Antidepresan sebaiknya dihindari pada kasus depresi ringan pada anak dan remaja. Informasikan kepada pasien dan caregiver mengenai opsi psikoterapi yang tersedia. Bila pasien tidak menunjukkan respon setelah 2-3 bulan terapi, pasien sebaiknya dirujuk.[6]

Penanganan Depresi Sedang-Berat di Layanan Primer

Anak dan remaja dengan depresi sedang sampai berat sebaiknya dirujuk. Edukasikan pada pasien dan keluarganya mengenai depresi dan pilihan terapi yang tersedia.[6]

Tata Laksana Depresi pada Remaja

Tata laksana depresi pada remaja tergantung pada tingkat keparahan dan risiko bunuh diri. Penelitian menunjukkan bahwa intervensi psikososial dengan edukasi dan konseling efektif sebagai penanganan depresi pada remaja, khususnya dalam setting layanan primer.[11,12]

Obat-obat psikotropika sebaiknya digunakan dengan hati-hati dan hanya diberikan pada remaja yang mengalami depresi sedang sampai berat, bila terbukti intervensi psikososial tidak efektif. Farmakoterapi depresi pada remaja sebaiknya dilakukan di bawah supervisi psikiater. Antidepresan lini pertama untuk depresi pada remaja adalah fluoxetine.[1,5,12]

Kesimpulan

Manifestasi klinis depresi pada remaja berbeda dari dewasa.

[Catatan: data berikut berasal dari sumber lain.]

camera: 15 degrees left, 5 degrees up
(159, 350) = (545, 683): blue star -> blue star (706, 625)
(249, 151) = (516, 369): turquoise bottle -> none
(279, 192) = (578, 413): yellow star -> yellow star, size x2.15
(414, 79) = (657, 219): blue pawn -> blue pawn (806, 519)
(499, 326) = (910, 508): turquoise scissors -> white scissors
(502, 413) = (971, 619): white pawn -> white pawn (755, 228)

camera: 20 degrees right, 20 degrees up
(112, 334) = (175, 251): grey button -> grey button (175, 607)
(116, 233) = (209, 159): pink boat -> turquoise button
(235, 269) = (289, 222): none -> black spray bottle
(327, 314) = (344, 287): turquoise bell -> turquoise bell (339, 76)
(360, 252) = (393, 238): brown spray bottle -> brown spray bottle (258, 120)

Karena itu, klinisi (khususnya di layanan primer) harus dilatih untuk mengenali depresi dan faktor risiko pada remaja. Deteksi dini sebaiknya dilakukan 1 tahun sekali dengan menggunakan instrumen skrining yang valid dan reliabel, misalnya Patient Health Questionnaire-2 (PHQ-2), Patient Health Questionnaire-9 (PHQ-9), dan Children’s Depression Inventory (CDI).

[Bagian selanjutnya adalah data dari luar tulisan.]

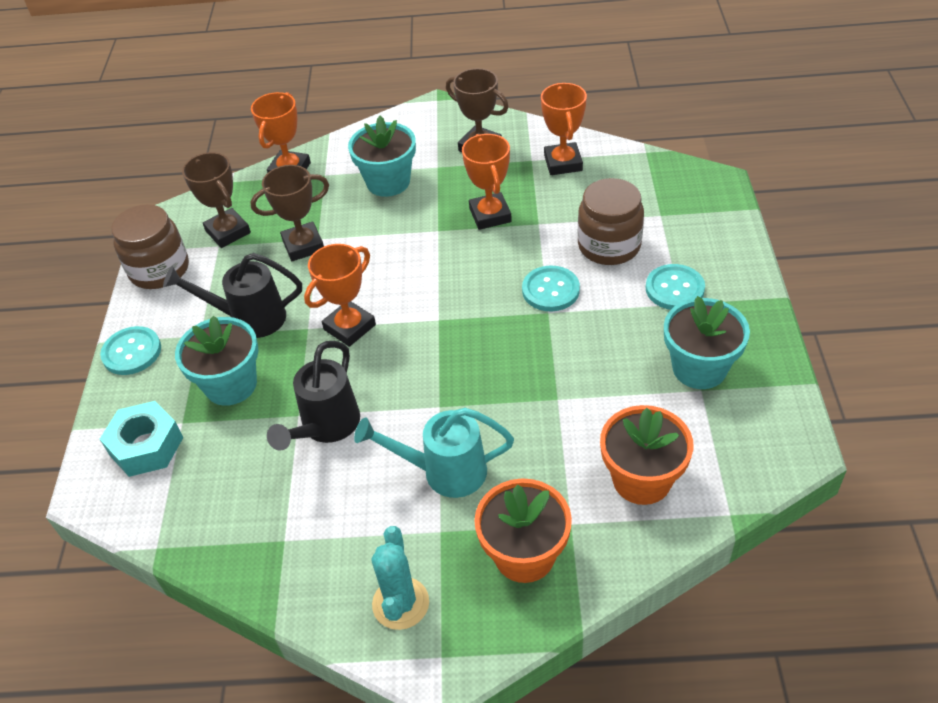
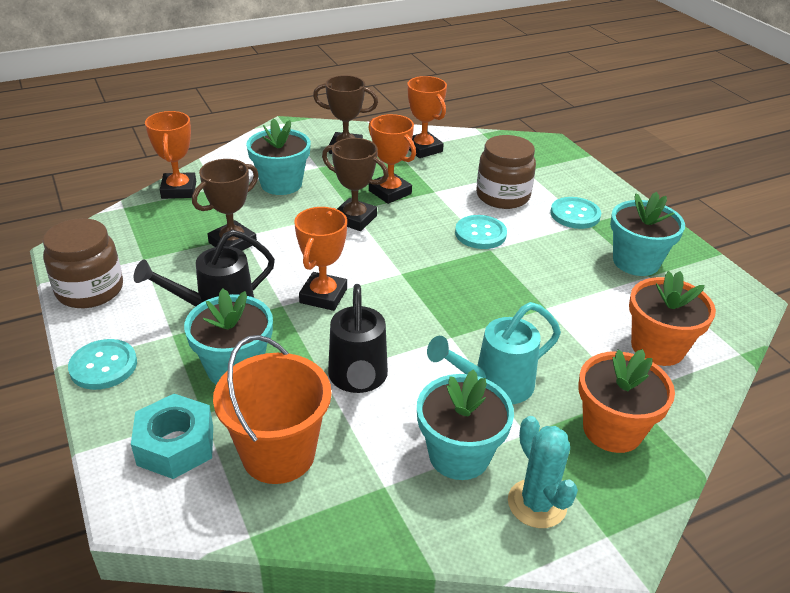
camera: 30 degrees left, 10 degrees down
(218, 481) = (278, 454): none -> orange bucket
(228, 232) = (146, 246): brown trophy -> brown trophy (354, 219)
(365, 532) = (459, 455): none -> turquoise flower pot

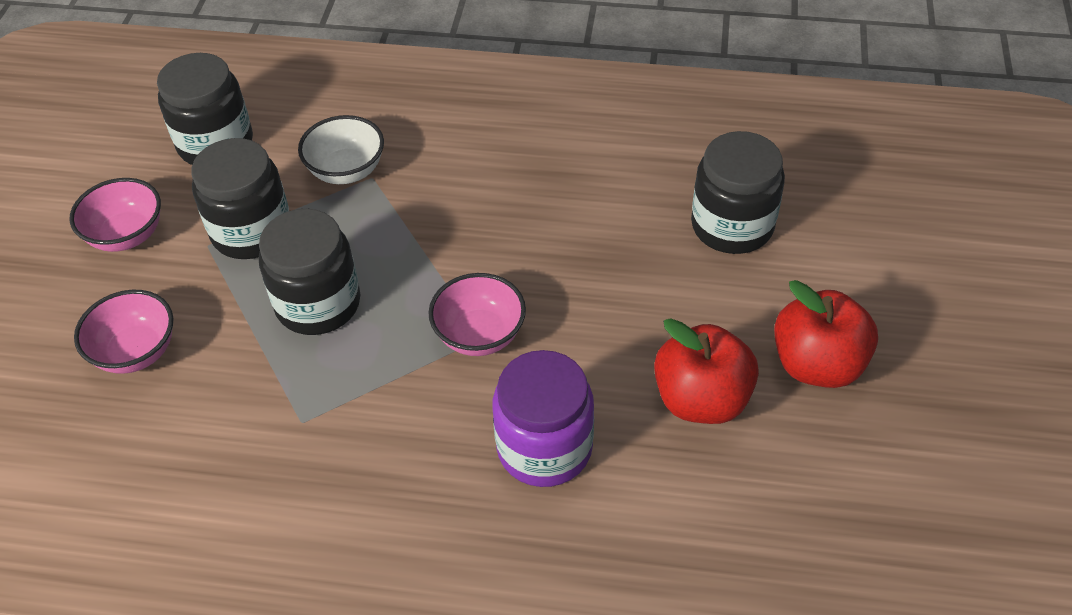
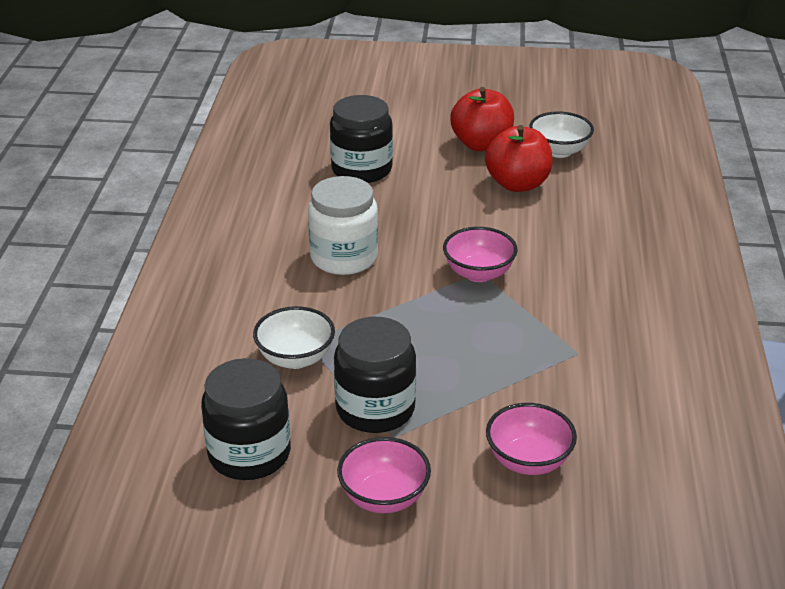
camera: 95 degrees left, 15 degrees down
(318, 303) = (458, 357): black jar -> none
(525, 208) = (344, 257): none -> white jar
(544, 448) = (571, 242): purple jar -> none
(807, 467) = (559, 151): none -> white bowl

Tata laksana depresi pada remaja yang paling dianjurkan adalah nonfarmakoterapi, seperti psikoterapi dan konseling. Jika pasien menunjukkan perburukan atau tidak berespon, maka penggunaan antidepresan dapat dipertimbangkan. Obat lini pertama untuk depresi pada remaja adalah fluoxetine.